第5章 逃窜
“说起来最近确实发生了一些事……”
他们聊了会天,无非是讲些名流逸事。
醒酒器逐渐要见底,卡尔的话也琐碎起来。
“嗯?”
玉维真和他对视,扬起一边眉毛示意他往下说。
往往人用“说起来”
这个词的时候他们才会进入他们真正想谈论的主题,听众只需要洗耳恭听就行了。
“宫先生最近好像在试图继续他中断了很多年的心理治疗……他可能对老先生和夫人的那件事有些……”

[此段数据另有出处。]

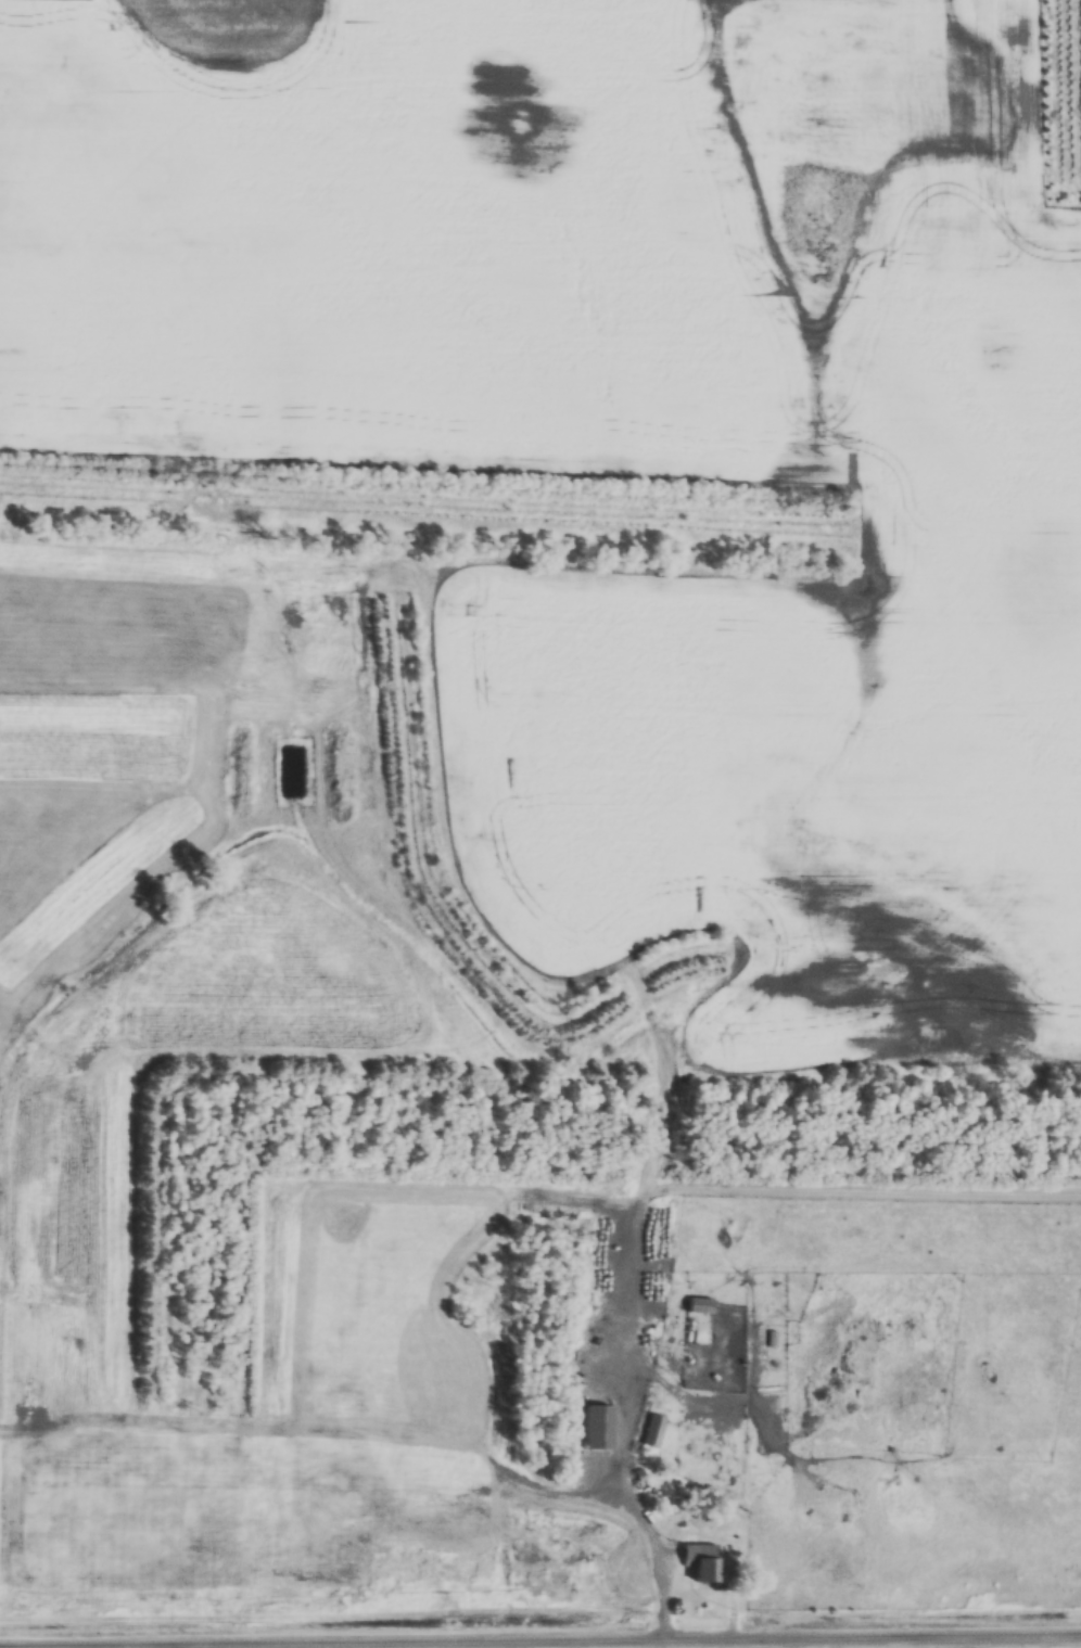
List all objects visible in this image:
building: (700, 1305)
building: (596, 1426)
building: (652, 1430)
road: (637, 1509)
building: (700, 1562)
road: (540, 1634)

他紧皱着眉,不安地搓了搓手指,“他可能是想起了一些东西?”
“唉……总之,宫先生近来确实总是心神不宁。
他一个烟酒不沾的人,居然也开始依靠药物助眠了。
有次晚上呼叫铃响,我赶过去他和我解释是误触,但床头放了一瓶半空的威士忌。”
卡尔长呼出一口气,大概回忆那件事对他来说也非常不好受。
最先发现现场的人被“现场的惨状”
刺激昏迷了过去,是宫修明从血泊中爬出来到附近电话亭中报的警。
出事的那条街被封锁了整整两个礼拜才重新开放,卡尔在彻底清洗之前被带去看了一次,或许刑侦人员寄希望于他能帮助厘清一些线索,后续也要求他协助排查有关人员,结果就是卡尔回来看了半年的心理医生。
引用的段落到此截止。